What is expected:
Over all lines in the data below, count those holding "space" and give only the result.

*** Given records ***

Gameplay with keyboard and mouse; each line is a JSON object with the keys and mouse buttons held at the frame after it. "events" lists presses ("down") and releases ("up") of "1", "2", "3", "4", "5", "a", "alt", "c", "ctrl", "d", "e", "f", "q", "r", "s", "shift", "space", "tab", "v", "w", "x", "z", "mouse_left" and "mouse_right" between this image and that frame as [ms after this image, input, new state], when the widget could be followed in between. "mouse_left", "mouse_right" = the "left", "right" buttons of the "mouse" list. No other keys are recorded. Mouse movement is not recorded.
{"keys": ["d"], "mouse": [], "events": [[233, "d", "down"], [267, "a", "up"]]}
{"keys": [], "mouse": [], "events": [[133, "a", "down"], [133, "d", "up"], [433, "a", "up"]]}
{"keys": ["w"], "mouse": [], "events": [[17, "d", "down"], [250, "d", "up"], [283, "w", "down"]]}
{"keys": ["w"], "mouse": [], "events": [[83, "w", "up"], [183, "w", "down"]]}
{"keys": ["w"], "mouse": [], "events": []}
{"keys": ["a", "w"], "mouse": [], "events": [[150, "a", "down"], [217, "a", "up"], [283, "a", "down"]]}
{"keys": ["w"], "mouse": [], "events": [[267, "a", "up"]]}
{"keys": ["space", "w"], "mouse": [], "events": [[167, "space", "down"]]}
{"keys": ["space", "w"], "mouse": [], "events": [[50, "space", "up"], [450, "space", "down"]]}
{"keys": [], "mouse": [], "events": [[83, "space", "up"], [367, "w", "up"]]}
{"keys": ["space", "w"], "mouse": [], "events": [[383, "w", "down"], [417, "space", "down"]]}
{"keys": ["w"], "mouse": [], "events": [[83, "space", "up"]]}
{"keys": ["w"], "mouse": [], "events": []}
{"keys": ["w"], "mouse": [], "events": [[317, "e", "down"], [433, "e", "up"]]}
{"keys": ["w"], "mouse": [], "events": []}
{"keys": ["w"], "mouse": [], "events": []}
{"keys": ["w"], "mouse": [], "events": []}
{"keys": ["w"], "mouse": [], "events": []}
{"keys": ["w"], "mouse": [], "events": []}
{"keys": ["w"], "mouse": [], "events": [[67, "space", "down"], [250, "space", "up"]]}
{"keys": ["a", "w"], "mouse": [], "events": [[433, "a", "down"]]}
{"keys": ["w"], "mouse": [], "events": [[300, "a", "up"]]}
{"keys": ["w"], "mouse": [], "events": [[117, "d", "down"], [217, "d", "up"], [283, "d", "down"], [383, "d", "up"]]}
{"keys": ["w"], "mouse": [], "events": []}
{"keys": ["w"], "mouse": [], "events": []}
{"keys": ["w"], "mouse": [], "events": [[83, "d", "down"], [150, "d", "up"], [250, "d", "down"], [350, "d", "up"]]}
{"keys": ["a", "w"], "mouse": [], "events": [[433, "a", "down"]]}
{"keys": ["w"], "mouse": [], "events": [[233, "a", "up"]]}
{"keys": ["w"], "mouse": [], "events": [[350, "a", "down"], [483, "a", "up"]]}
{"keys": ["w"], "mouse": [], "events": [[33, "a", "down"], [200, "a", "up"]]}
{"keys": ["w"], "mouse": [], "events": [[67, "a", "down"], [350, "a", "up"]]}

*** End of Given records ***

Your solution:
7